Park Dong Hun (Lee Sun Kyun) è il
capo reparto in un ente governativo che si occupa di progettazioni e
costruzioni edili. Nello specifico, il nostro protagonista si occupa del
settore sicurezza.
Stagista nella Saman E&C è Lee
Ji An (IU) giovanissima ragazza con alle spalle un’infanzia e un’adolescenza
difficilissime, che braccata dagli strozzini deve pensare a se stessa e alla
nonna sordomuta, gravemente ammalata.
Quando Park Dong Hun riceve una
busta contenente dei buoni monetari, chiaro tentativo di corruzione, Lee Ji An
vede l’occasione giusta per risolvere i suoi problemi finanziari.
My Ahjussi, però, non è solo
questo.
Dietro gli intrighi di potere, il
tentativo di molti di arrivare in vetta alla Saman E&C e le difficoltà di Lee
Ji An, c’è anche e soprattutto la storia di un gruppo di amici e di tre
fratelli (Park Dong Hun, Park San Hun e Park Ky Hun) che inseguono la felicità.
Perché si può essere soli anche in
mezzo alla gente. Perché la vita spesso diventa rumore di sottofondo mentre
cerchi di non annegare nell’apatia, nei giorni tutti uguali, nella stanchezza
dell’anima più di quella del corpo.
Così, mentre Park Dong Hun cerca
di difendersi dalle accuse che gli vengono mosse sul lavoro e Lee Ji An prova
semplicemente ad arrivare viva in fondo alla sua giornata, conosciamo i
tormenti di Park San Hun (Park Ho San), i sogni infranti di Park Ky Hun (Song
Sae Byeok), il cuore spezzato di Jung Hee (Oh Na Ra). E non puoi fare a meno di
amarli tutti, dal primo all’ultimo.
Un viaggio introspettivo unico nel
suo genere, capace di toccare le corde più profonde dell’animo e che, se
percorso con il giusto spirito, pone domande a cui, a volte, abbiamo perfino paura
di rispondere. Oltre a dare un chiaro spaccato della società coreana e del modo
a volte rigido, ma sempre profondo e accorto, di vivere i rapporti
interpersonali.
Non mancano, poi, momenti più
divertenti, addirittura esilaranti, soprattutto quando sulla scena entra Park
Ky Hun, il più piccolo dei tre fratelli. Personaggio, il suo, che conquista la
palma di mio preferito.
OST semplicemente meravigliosa,
azzeccata in ogni nota, in ogni parola sussurrata o urlata contro il cielo.

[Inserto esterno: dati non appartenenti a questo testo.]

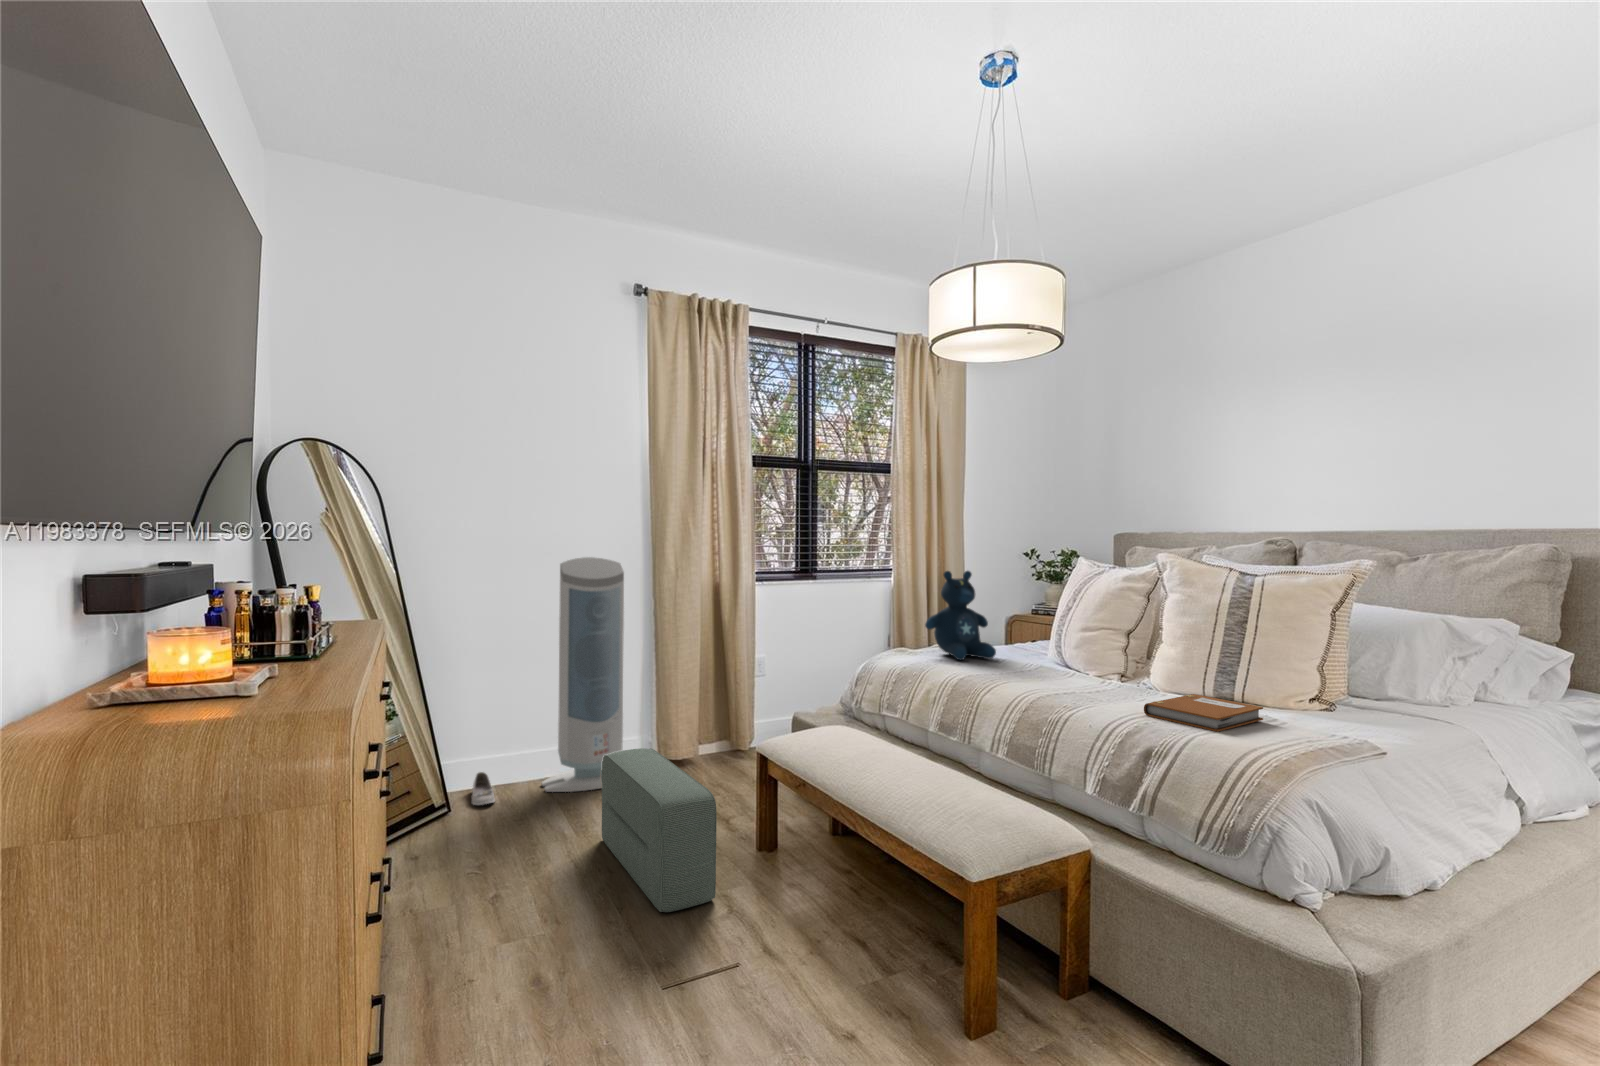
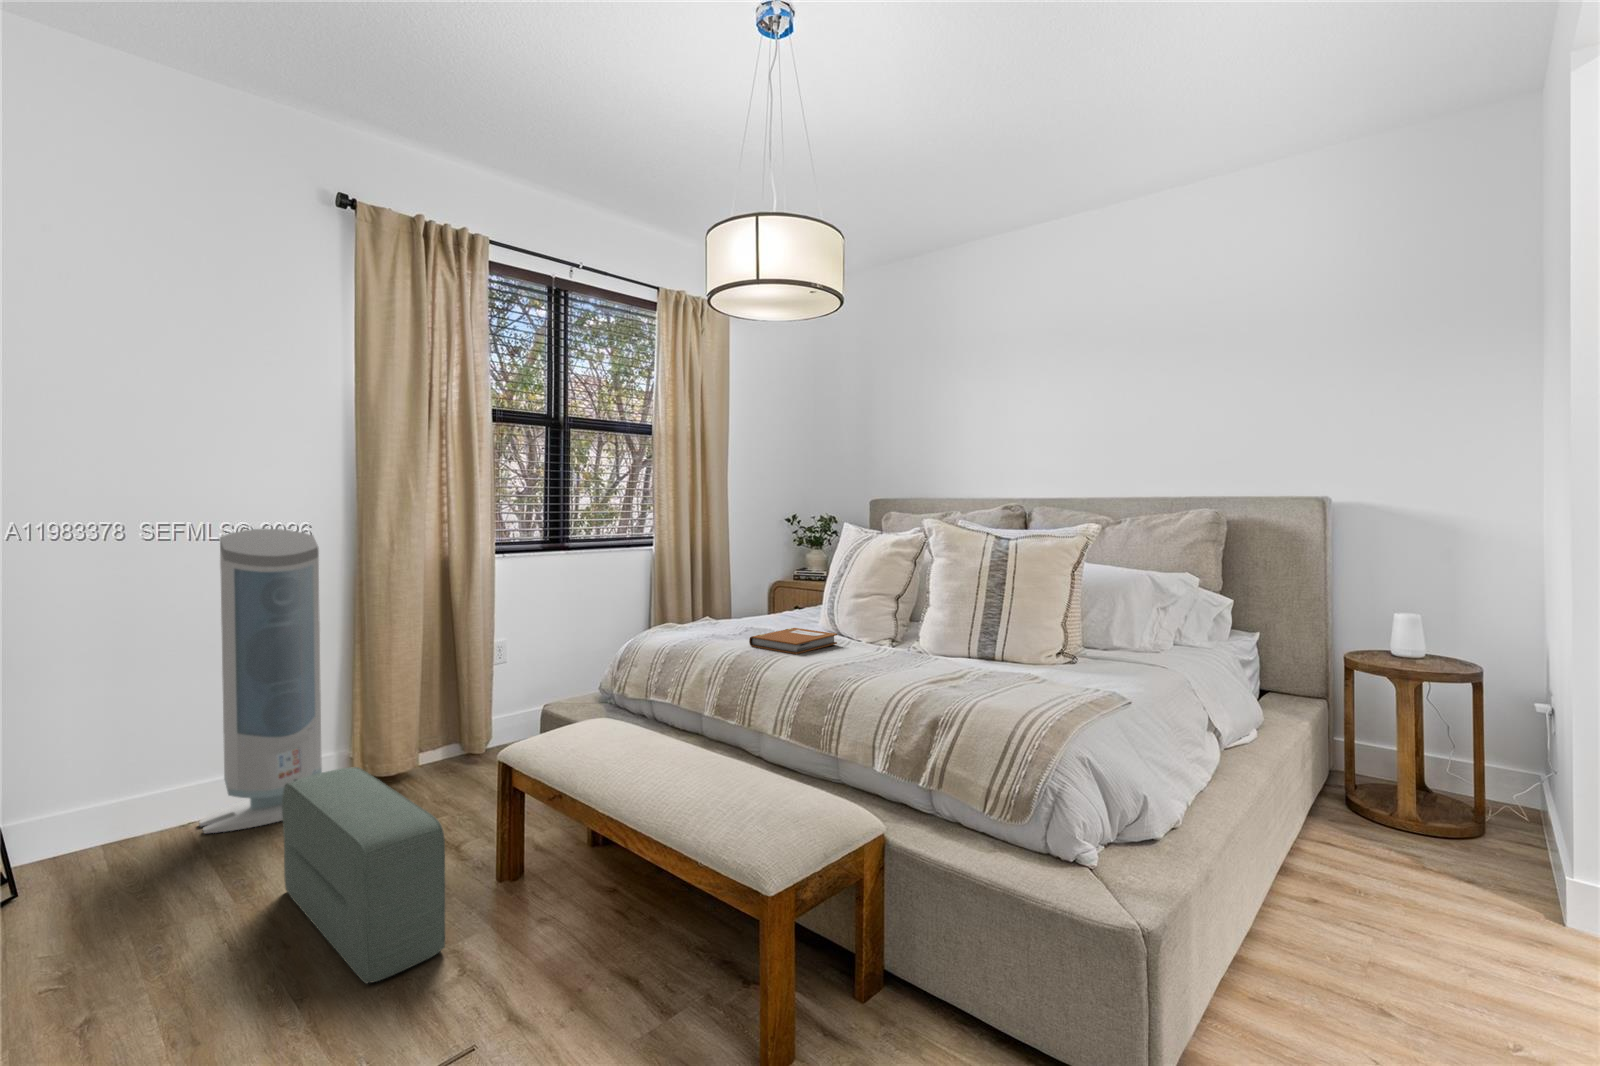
stuffed bear: present [925,571,996,660] -> none [695,539,768,634]
notebook: present [1144,694,1263,732] -> present [749,628,837,654]
shoe: present [472,772,495,805] -> none [79,820,120,869]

Consiglio a tutti di ascoltare “Raimbow”
di Vincent Blue, forse la canzone che meglio rappresenta questo drama:
“Come al solito tutti si dirigono
nello stesso posto, come lancette che girano senza far rumore. Su quella strada
infinita, laggiù, un solo punto passa a malapena. Fino alla fine della mia
giornata, oggi sto di nuovo inseguendo l’arcobaleno.”
Specchietti, sono riuscita a
convincervi?
Inutile dirvi che assegno a My Ahjussi il massimo dei voti con il nostro Specchio speciale.
Alla prossima visione dramosa, la vostra Irish Girl.